J.K. Rowling returning human rights award after Kennedy organization accuses her of being transphobic
J.K. Rowling is returning a coveted Ripple of Hope Award presented to her by the Robert F. Kennedy Human Rights organization in Dec. 2019 after recent remarks from the organization’s president criticizing the author for tweets and statements the organization deemed transphobic.
“Over the course of June 2020 – LGBTQ Pride Month – and much to my dismay, J.K. Rowling posted deeply troubling transphobic tweets and statements,” Kerry Kennedy wrote in a memo on the organization’s website on Aug. 3. “On June 6, she tweeted an article headlined ‘Opinion: Creating a more equal post-COVID-19 world for people who menstruate.’ She wrote glibly and dismissively about transgender identity: ‘People who menstruate.’ I’m sure there used to be a word for those people. Someone help me out. Wumben? Wimpund? Woomud?”
Kennedy said she and Rowling conversed over the matter and during their interaction, Kennedy took umbrage with the “Harry Potter” scriber’s sentiments.
“[Rowling] has chosen to use her remarkable gifts to create a narrative that diminishes the identity of trans and nonbinary people, undermining the validity and integrity of the entire transgender community – one that disproportionately suffers from violence, discrimination, harassment, and exclusion and, as a result, experiences high rates of suicide, suicide attempts, homelessness, and mental and bodily harm. Black trans women and trans youth, in particular, are targeted,” reads Kennedy’s post.

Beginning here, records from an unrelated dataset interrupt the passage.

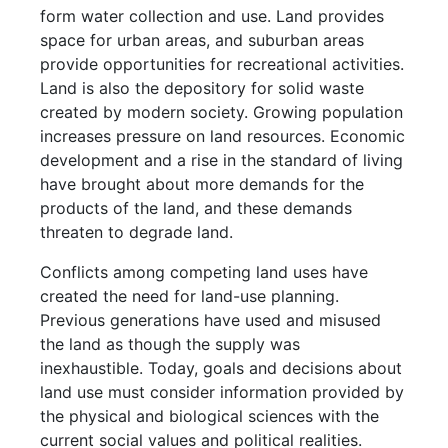
form water collection and use. Land provides
space for urban areas, and suburban areas
provide opportunities for recreational activities.
Land is also the depository for solid waste
created by modern society. Growing population
increases pressure on land resources. Economic
development and a rise in the standard of living
have brought about more demands for the
products of the land, and these demands
threaten to degrade land.
Conflicts among competing land uses have
created the need for land-use planning.
Previous generations have used and misused
the land as though the supply was
inexhaustible. Today, goals and decisions about
land use must consider information provided by
the physical and biological sciences with the
current social values and political realities.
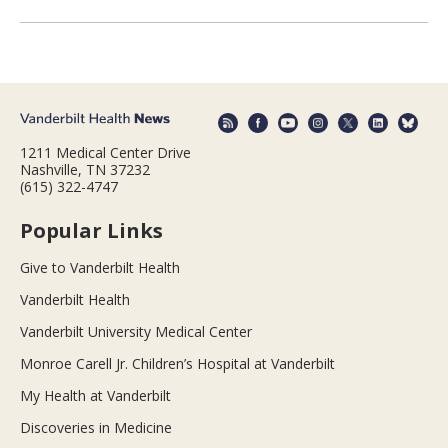
1211 Medical Center Drive
Nashville, TN 37232
(615) 322-4747
Popular Links
Give to Vanderbilt Health
Vanderbilt Health
Vanderbilt University Medical Center
Monroe Carell Jr. Children’s Hospital at Vanderbilt
My Health at Vanderbilt
Discoveries in Medicine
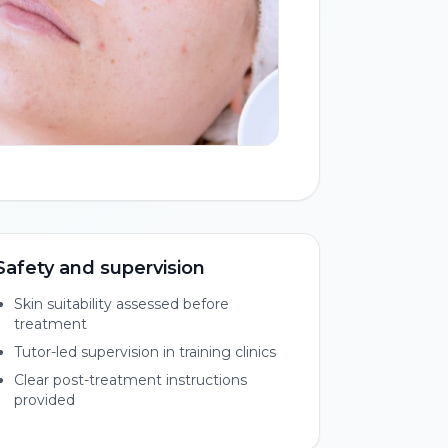
Safety and supervision
Skin suitability assessed before
treatment
Tutor-led supervision in training clinics
Clear post-treatment instructions
provided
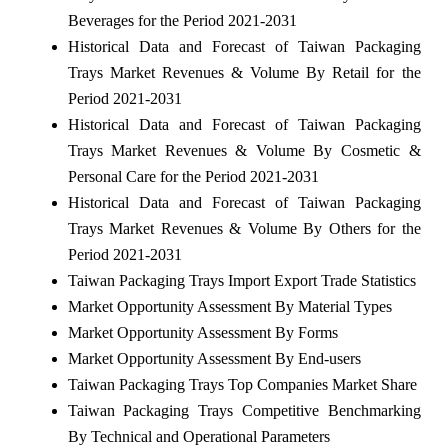
Beverages for the Period 2021-2031
Historical Data and Forecast of Taiwan Packaging
Trays Market Revenues & Volume By Retail for the
Period 2021-2031
Historical Data and Forecast of Taiwan Packaging
Trays Market Revenues & Volume By Cosmetic &
Personal Care for the Period 2021-2031
Historical Data and Forecast of Taiwan Packaging
Trays Market Revenues & Volume By Others for the
Period 2021-2031
Taiwan Packaging Trays Import Export Trade Statistics
Market Opportunity Assessment By Material Types
Market Opportunity Assessment By Forms
Market Opportunity Assessment By End-users
Taiwan Packaging Trays Top Companies Market Share
Taiwan Packaging Trays Competitive Benchmarking
By Technical and Operational Parameters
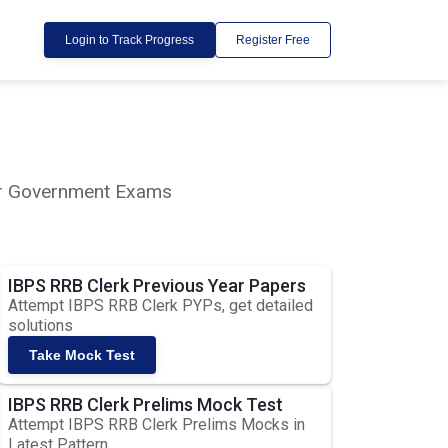
Login to Track Progress
Register Free
lar Government Exams
IBPS RRB Clerk Previous Year Papers
Attempt IBPS RRB Clerk PYPs, get detailed
solutions
Take Mock Test
IBPS RRB Clerk Prelims Mock Test
Attempt IBPS RRB Clerk Prelims Mocks in
Latest Pattern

The statement pressed: “From her own words, I take Rowling’s position to be that the sex one is assigned at birth is the primary and determinative factor of one’s gender, regardless of one’s gender identity—a position that I categorically reject. The science is clear and conclusive: Sex is not binary.”
The scathing anecdote prompted Rowling to issue a retort and on Thursday she took to her own website and wrote that Kennedy had “incorrectly implied that I was transphobic, and that I am responsible for harm to trans people.”

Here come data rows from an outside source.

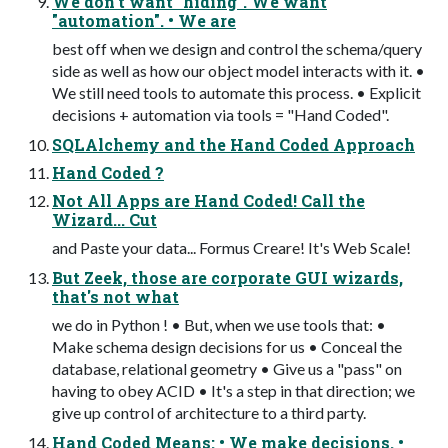
We don't want "hiding". We want
"automation". • We are
best off when we design and control the schema/query
side as well as how our object model interacts with it. •
We still need tools to automate this process. • Explicit
decisions + automation via tools = "Hand Coded".
SQLAlchemy and the Hand Coded Approach
Hand Coded ?
Not All Apps are Hand Coded! Call the
Wizard... Cut
and Paste your data... Formus Creare! It's Web Scale!
But Zeek, those are corporate GUI wizards,
that's not what
we do in Python ! • But, when we use tools that: •
Make schema design decisions for us • Conceal the
database, relational geometry • Give us a "pass" on
having to obey ACID • It's a step in that direction; we
give up control of architecture to a third party.
Hand Coded Means: • We make decisions. •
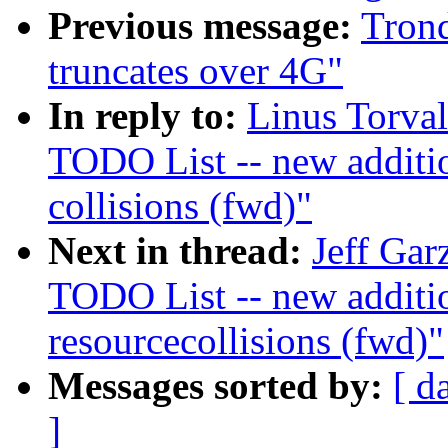
Previous message:
Tron
truncates over 4G"
In reply to:
Linus Torva
TODO List -- new additi
collisions (fwd)"
Next in thread:
Jeff Gar
TODO List -- new addit
resourcecollisions (fwd)"
Messages sorted by:
[ d
]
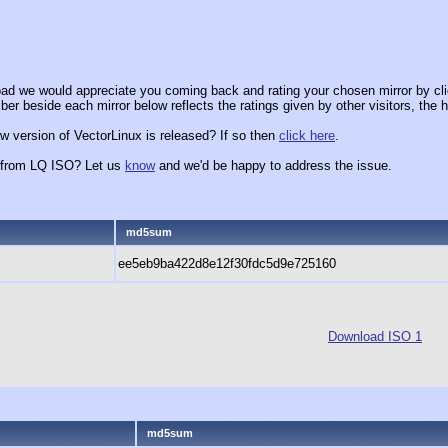
ad we would appreciate you coming back and rating your chosen mirror by cli
er beside each mirror below reflects the ratings given by other visitors, the h
w version of VectorLinux is released? If so then
click here
.
x from LQ ISO? Let us
know
and we'd be happy to address the issue.
md5sum
ee5eb9ba422d8e12f30fdc5d9e725160
Download ISO 1
md5sum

Rowling maintained: “As a longstanding donor to LGBT charities and a supporter of trans people’s right to live free of persecution, I absolutely refute the accusation that I hate trans people or wish them ill, or that standing up for the rights of women is wrong, discriminatory, or incites harm or violence to the trans community.”
Rupert Grint, left, disagreed with J.K. Rowling’s comments on transgender people. (Getty)
The 54-year-old author wrote that in light of the recent back-and-forth she felt it right to relinquish her award.
“In solidarity with those who have contacted me but who are struggling to make their voices heard, and because of the very serious conflict of views between myself and RFKHR, I feel I have no option but to return the Ripple of Hope Award bestowed upon me last year,” Rowling said.
“I am deeply saddened that RFKHR has felt compelled to adopt this stance, but no award or honour, no matter my admiration for the person for whom it was named, means so much to me that I would forfeit the right to follow the dictates of my own conscience,” the author continued.
Since Rowling publicly expressed her sentiment regarding transgender individuals, four employees have left her literary agency and members of the “Harry Potter” film umbrella have come forth to denounce her comments.
J.K. Rowling defended her decision to cast a South Korean woman in “Fantastic Beasts: The Crimes of Grindelwald.” (Reuters)
“I firmly stand with the trans community and echo the sentiments expressed by many of my peers. Trans women are women. Trans men are men,” Rupert Grint, 31, said in a statement obtained by Fox News in June. “We should all be entitled to live with love and without judgment.”
Meanwhile, fellow “Potter” stars Daniel Radcliffe and Emma Watson also shared their support for transgender individuals following Rowling’s statements.
“Transgender women are women. Any statement to the contrary erases the identity and dignity of transgender people and goes against all advice given by professional health care associations who have far more expertise on this subject matter than either Jo or I,” Radcliffe, 30, wrote in an essay published online.
“Trans people are who they say they are and deserve to live their lives without being constantly questioned or told they aren’t who they say they are,” Watson, 30, tweeted. “I want my trans followers to know that I and so many other people around the world see you, respect you and love you for who you are.”